In 1594 he obtained the patent for a machine to raise water levels. He invented the microscope, and built a telescope with which he made celestial observations, the most spectacular of which was his discovery of the satellites of Jupiter. In 1610 he was nominated the foremost Mathematician of the University of Pisa and given the title of mathematician to the Grand Duke of Tuscany. He studied Saturn and observed the phases of Venus. In 1611 he went to Rome. He became a member of the Academia dei Lincei and observed the sunspots.
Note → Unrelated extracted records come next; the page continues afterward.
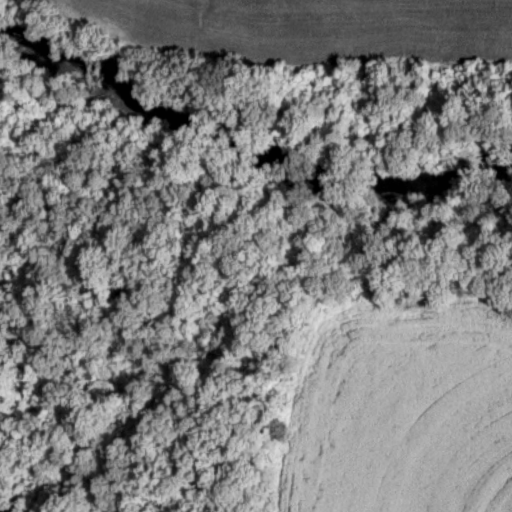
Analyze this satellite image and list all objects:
river: (246, 147)
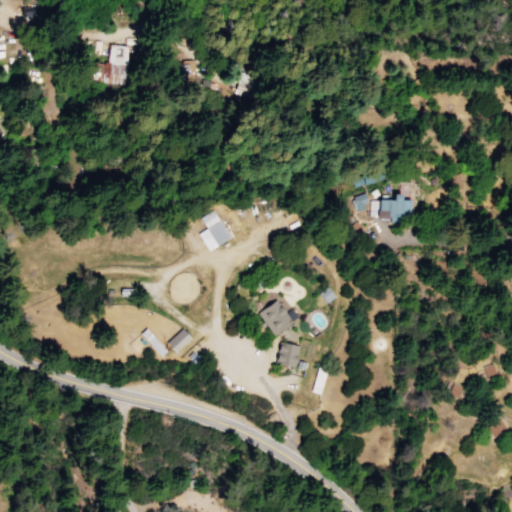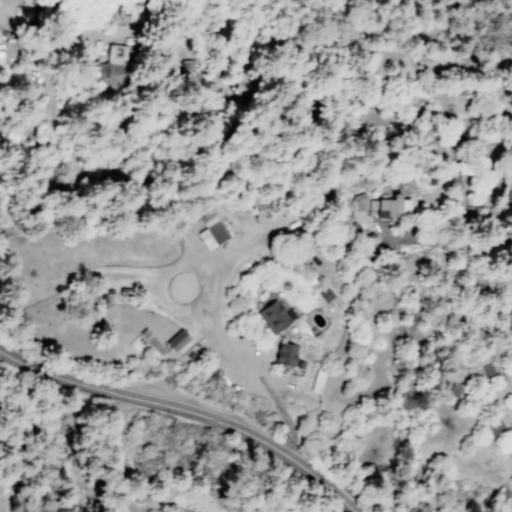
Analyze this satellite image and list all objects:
road: (2, 14)
building: (103, 64)
building: (355, 203)
building: (397, 208)
building: (386, 210)
building: (208, 231)
road: (458, 239)
building: (271, 318)
building: (276, 318)
road: (220, 332)
building: (174, 342)
building: (152, 347)
building: (288, 354)
building: (281, 356)
road: (186, 413)
building: (498, 432)
road: (118, 453)
road: (123, 502)
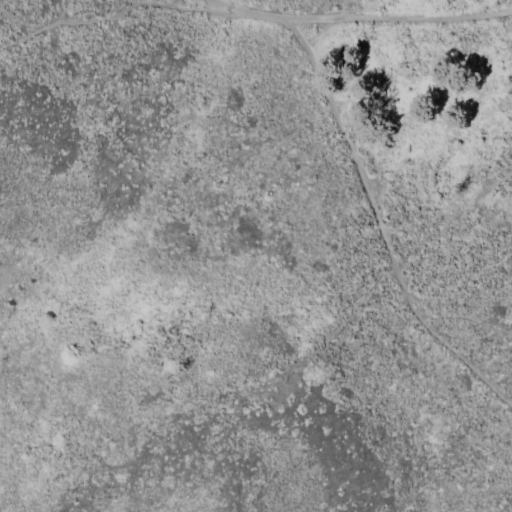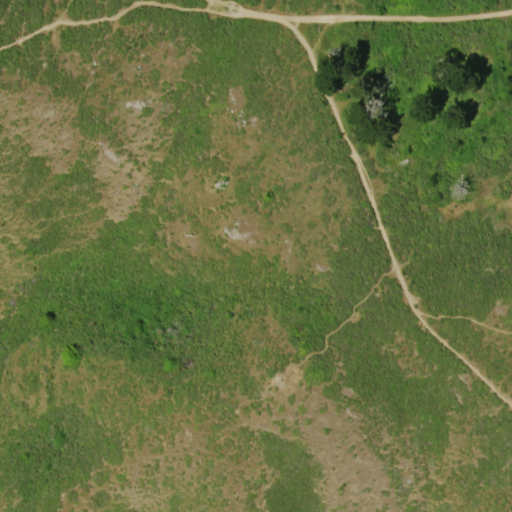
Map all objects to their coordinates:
road: (223, 4)
road: (113, 16)
road: (259, 17)
road: (400, 20)
road: (382, 228)
road: (466, 318)
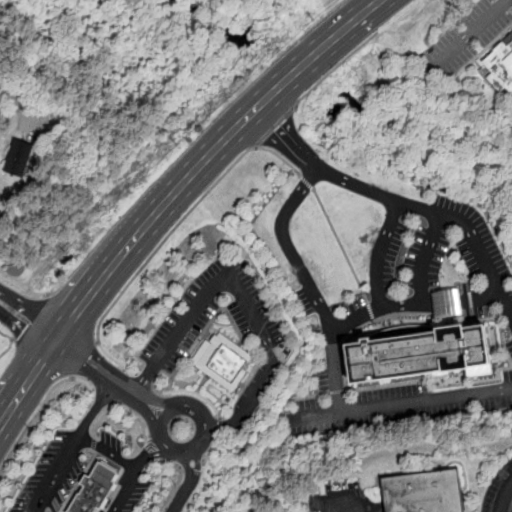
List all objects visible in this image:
road: (305, 34)
road: (468, 36)
parking lot: (463, 41)
building: (501, 62)
building: (501, 64)
road: (334, 70)
road: (276, 90)
road: (17, 96)
road: (276, 127)
building: (18, 157)
building: (18, 158)
road: (317, 168)
road: (307, 182)
road: (168, 236)
road: (343, 249)
parking lot: (459, 252)
parking lot: (386, 255)
road: (426, 256)
road: (310, 284)
road: (242, 292)
road: (80, 299)
building: (445, 301)
road: (414, 304)
parking lot: (216, 316)
road: (25, 319)
road: (506, 321)
road: (11, 343)
building: (422, 351)
building: (418, 352)
road: (83, 359)
building: (223, 360)
building: (226, 361)
road: (106, 373)
road: (145, 380)
road: (191, 391)
road: (103, 397)
parking lot: (403, 405)
road: (96, 407)
road: (42, 409)
road: (140, 421)
road: (111, 425)
road: (218, 426)
road: (203, 443)
parking lot: (111, 446)
road: (108, 451)
road: (146, 453)
parking lot: (69, 481)
road: (189, 484)
building: (94, 488)
building: (94, 489)
parking lot: (500, 490)
building: (424, 492)
building: (426, 492)
road: (504, 496)
parking lot: (344, 497)
road: (348, 499)
road: (43, 507)
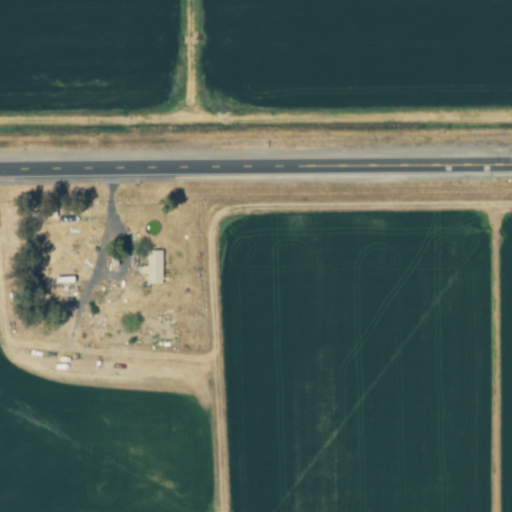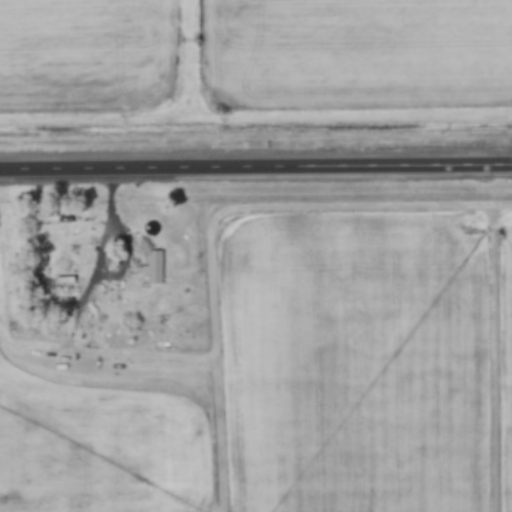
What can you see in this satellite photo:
road: (256, 172)
building: (154, 266)
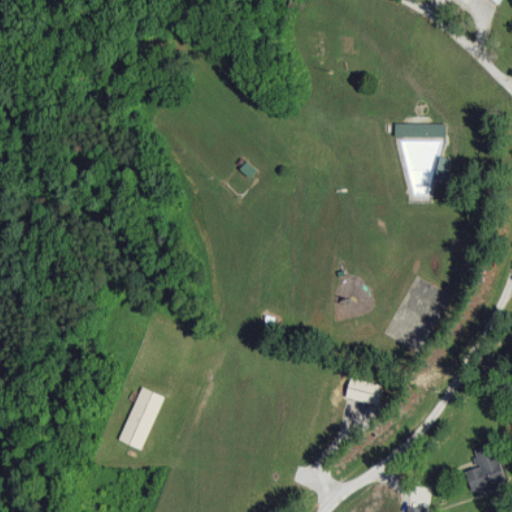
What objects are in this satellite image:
building: (500, 0)
road: (420, 1)
road: (425, 1)
building: (421, 128)
building: (426, 161)
road: (505, 270)
building: (365, 389)
building: (143, 415)
building: (485, 466)
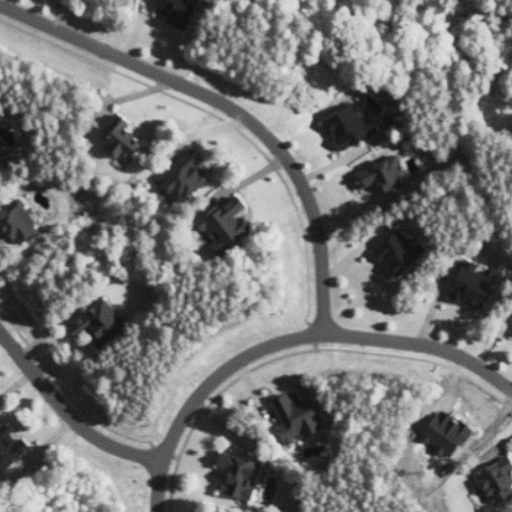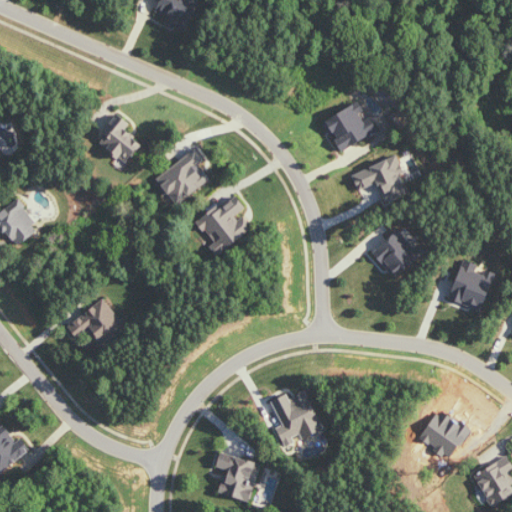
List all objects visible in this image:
building: (179, 12)
building: (396, 120)
building: (346, 130)
building: (122, 139)
building: (1, 166)
building: (186, 177)
building: (385, 178)
road: (126, 184)
building: (18, 220)
building: (396, 254)
building: (473, 285)
building: (98, 322)
road: (289, 338)
building: (298, 412)
building: (11, 449)
building: (241, 475)
building: (497, 480)
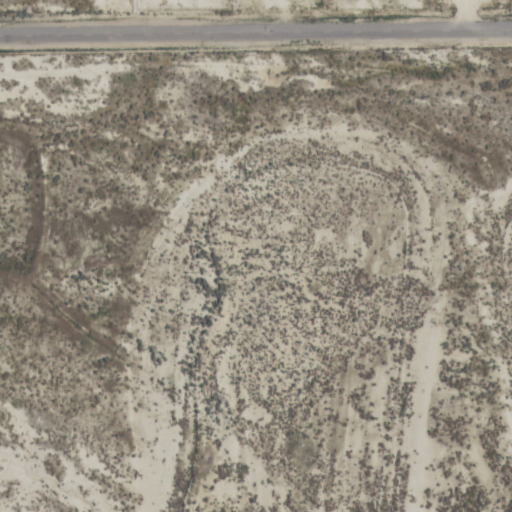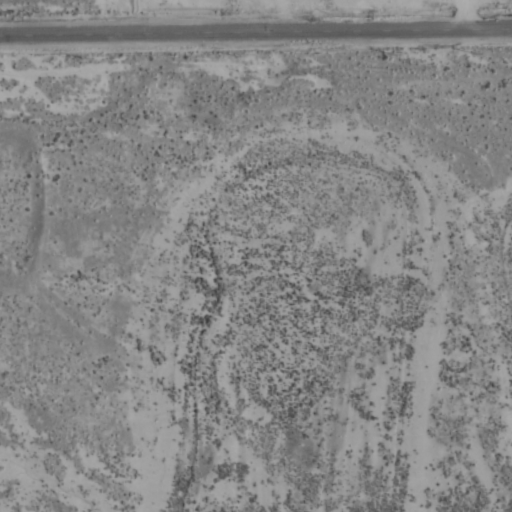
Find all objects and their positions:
road: (463, 12)
road: (256, 24)
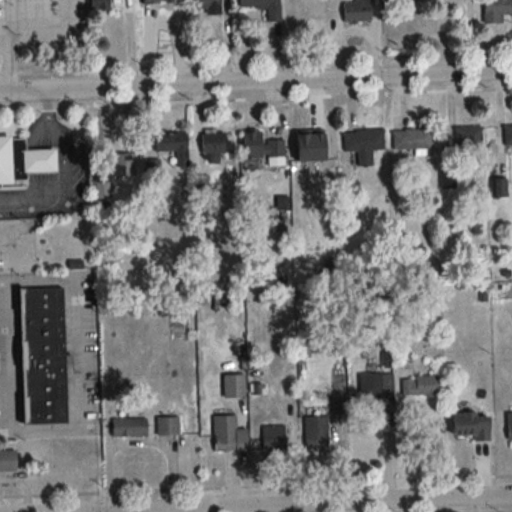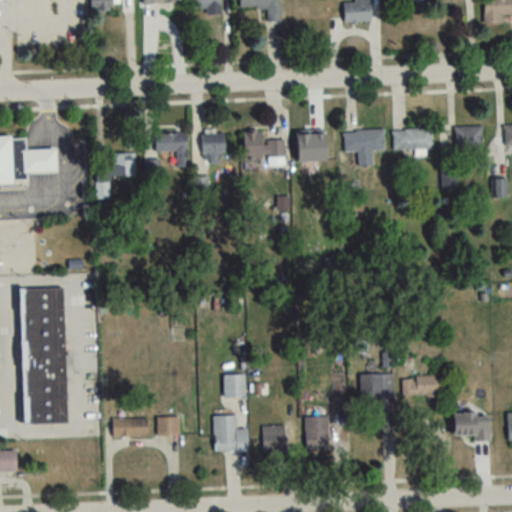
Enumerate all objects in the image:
building: (413, 0)
building: (99, 5)
building: (205, 6)
building: (262, 7)
building: (355, 10)
building: (495, 11)
road: (4, 45)
road: (255, 82)
building: (507, 134)
building: (467, 137)
building: (411, 139)
building: (363, 144)
building: (211, 146)
building: (171, 148)
building: (261, 148)
building: (22, 160)
building: (121, 165)
road: (66, 172)
building: (316, 183)
building: (498, 188)
road: (6, 218)
road: (13, 227)
road: (6, 236)
road: (73, 332)
building: (41, 355)
road: (10, 372)
building: (232, 385)
building: (423, 391)
building: (376, 392)
building: (508, 425)
building: (166, 426)
building: (470, 426)
building: (128, 427)
building: (315, 431)
building: (228, 435)
building: (272, 437)
building: (7, 461)
road: (334, 505)
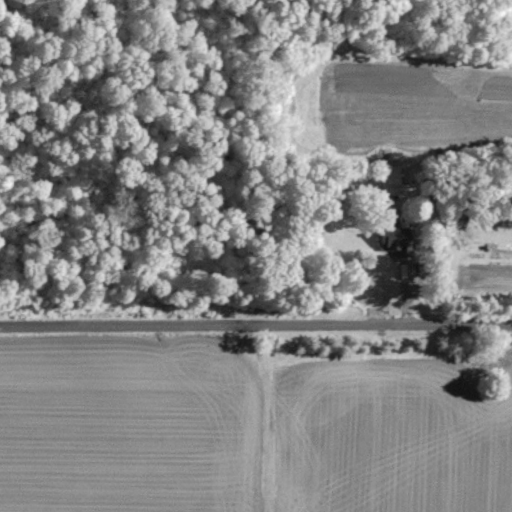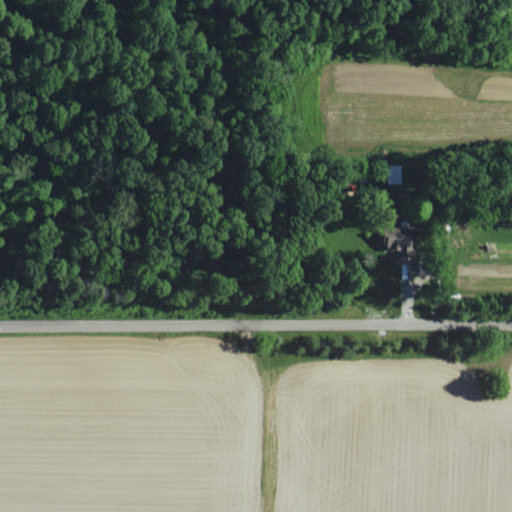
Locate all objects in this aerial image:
building: (394, 242)
road: (256, 338)
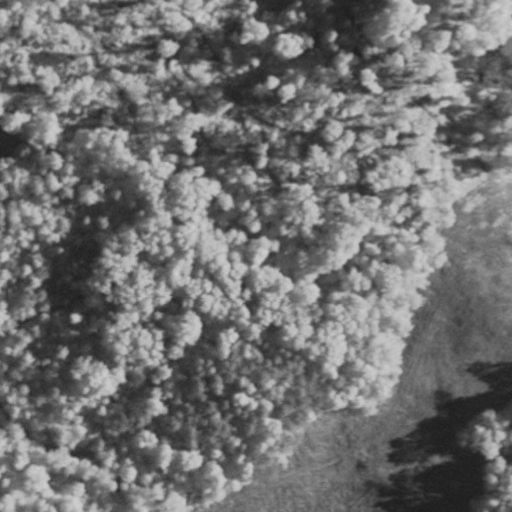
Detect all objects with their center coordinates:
road: (427, 390)
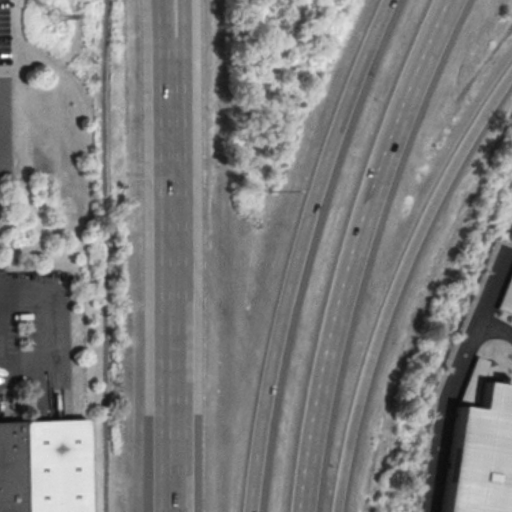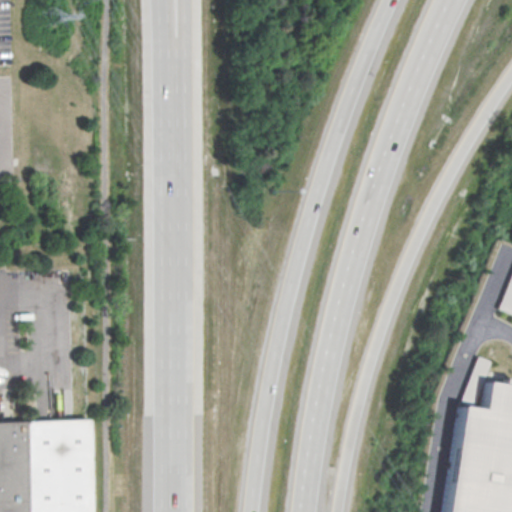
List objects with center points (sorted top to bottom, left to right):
power tower: (47, 22)
road: (170, 27)
road: (178, 27)
road: (3, 138)
road: (305, 251)
road: (360, 251)
road: (108, 255)
road: (178, 283)
road: (402, 283)
building: (507, 296)
building: (508, 299)
road: (497, 326)
road: (51, 337)
road: (459, 378)
building: (484, 446)
building: (482, 453)
building: (44, 466)
building: (44, 467)
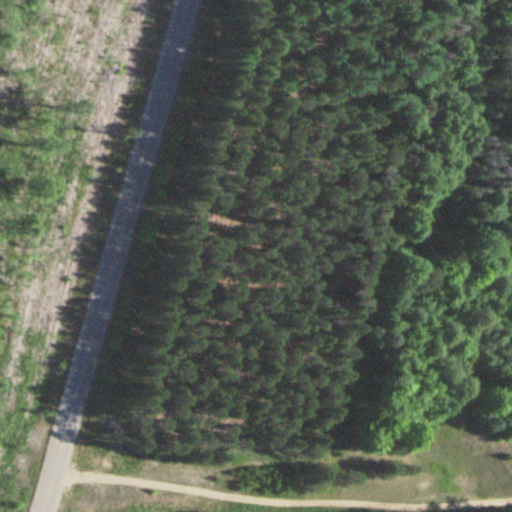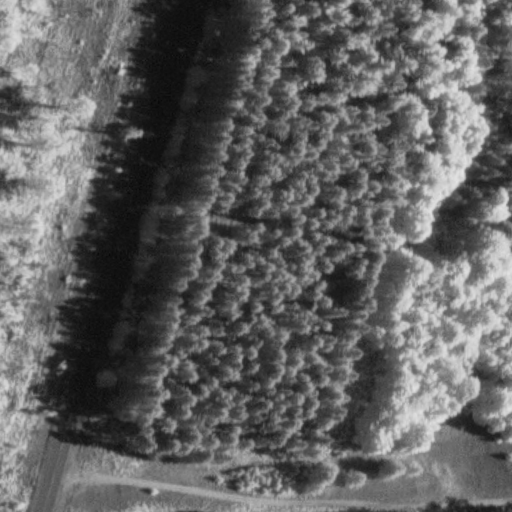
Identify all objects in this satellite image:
road: (117, 255)
road: (448, 506)
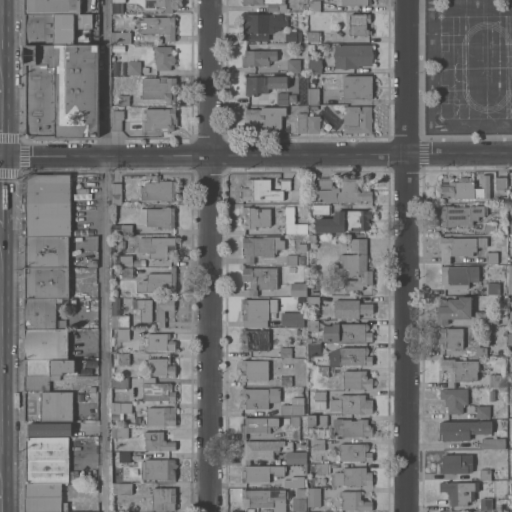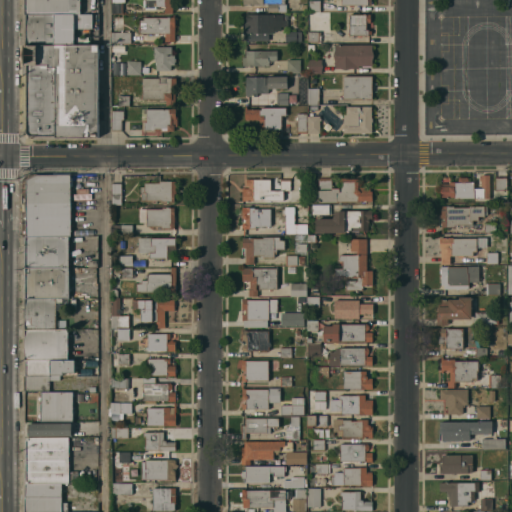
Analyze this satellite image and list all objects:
building: (356, 2)
building: (356, 2)
building: (158, 4)
building: (159, 4)
building: (268, 4)
building: (269, 4)
building: (116, 5)
building: (314, 5)
building: (51, 6)
building: (117, 6)
building: (262, 24)
building: (357, 24)
building: (358, 24)
building: (261, 25)
building: (158, 26)
building: (159, 26)
building: (56, 28)
building: (120, 36)
building: (293, 36)
building: (314, 36)
building: (120, 37)
building: (311, 47)
building: (352, 55)
building: (352, 55)
building: (162, 57)
building: (163, 57)
building: (258, 57)
building: (259, 57)
road: (0, 58)
building: (292, 65)
building: (314, 65)
building: (293, 66)
building: (314, 66)
building: (133, 67)
building: (133, 68)
building: (60, 72)
building: (263, 83)
building: (263, 84)
building: (356, 86)
building: (357, 87)
building: (156, 88)
building: (159, 89)
building: (61, 90)
building: (313, 96)
building: (287, 98)
building: (123, 100)
building: (313, 106)
building: (266, 117)
road: (0, 118)
building: (263, 118)
building: (157, 119)
building: (160, 119)
building: (357, 119)
building: (357, 119)
building: (116, 120)
building: (302, 123)
building: (309, 123)
building: (313, 124)
building: (487, 126)
traffic signals: (0, 154)
road: (255, 155)
building: (500, 183)
building: (465, 188)
building: (465, 188)
building: (266, 189)
building: (259, 190)
building: (156, 191)
building: (158, 191)
building: (342, 191)
building: (343, 191)
building: (116, 193)
building: (498, 198)
building: (48, 205)
building: (320, 209)
building: (463, 214)
building: (460, 215)
building: (155, 217)
building: (157, 217)
building: (254, 217)
building: (255, 217)
building: (344, 221)
building: (345, 221)
building: (293, 223)
building: (511, 226)
building: (511, 226)
building: (489, 227)
building: (121, 229)
building: (503, 229)
building: (311, 238)
building: (156, 246)
building: (157, 247)
building: (259, 247)
building: (261, 247)
building: (300, 247)
building: (459, 247)
building: (460, 247)
building: (46, 251)
road: (210, 255)
road: (103, 256)
road: (405, 256)
building: (491, 257)
building: (126, 260)
building: (291, 260)
building: (301, 260)
building: (92, 263)
building: (354, 266)
building: (355, 266)
building: (126, 272)
building: (45, 275)
building: (457, 276)
building: (457, 276)
building: (259, 278)
building: (509, 278)
building: (259, 279)
building: (510, 279)
building: (46, 282)
building: (156, 282)
building: (158, 283)
building: (492, 288)
building: (297, 289)
building: (298, 289)
building: (113, 293)
building: (312, 301)
building: (351, 308)
building: (352, 309)
building: (452, 309)
building: (453, 309)
building: (153, 310)
building: (156, 310)
building: (256, 311)
building: (257, 311)
building: (47, 312)
building: (510, 312)
building: (118, 315)
building: (485, 317)
building: (291, 318)
building: (292, 318)
building: (313, 325)
building: (122, 328)
building: (345, 332)
building: (346, 332)
building: (125, 334)
building: (453, 337)
building: (450, 338)
building: (255, 339)
building: (255, 340)
building: (510, 340)
building: (159, 342)
building: (161, 342)
building: (46, 344)
building: (313, 348)
building: (313, 349)
building: (285, 352)
building: (480, 352)
building: (510, 352)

In 1612 he began to encounter serious opposition to his theory of the motion of the earth that he taught after Copernicus. In 1614, Father Tommaso Caccini denounced the opinions of Galileo on the motion of the Earth from the pulpit of Santa Maria Novella, judging them to be erroneous. Galileo therefore went to Rome, where he defended himself against charges that had been made against him but in 1616, he was admonished by Cardinal Bellarmino and told that he could not defend Copernican astronomy because it went against the doctrine of the Church.
In 1622 he wrote the Saggiatore (The Assayer), which was approved and published in 1623. In 1630 he returned to Rome to obtain the right to publish his Dialogue on the two chief world systems, which was eventually published in Florence in 1632. In October of 1632 the Holy Office to Rome summoned him. The tribunal passed a sentence condemning him and compelled Galileo to solemnly abjure his theory. He was sent to exile in Siena and finally, in December of 1633, he was allowed to retire to his villa in Arcetri, the Gioiello.
His health condition was steadily declining, – by 1638 he was completely blind, and also by now bereft of the support of his daughter, Sister Maria Celeste, who died in 1634. Galileo died in Arcetri on 8 January 1642. For the family of Galileo, see the genealogical tree. Within the Museo, Sala IV is entirely dedicated to Galileo and his studies; among other things are preserved the lenses, the inclined plane, the lodestone, the model of the application of the pendulum to the clock, several portraits and a relic.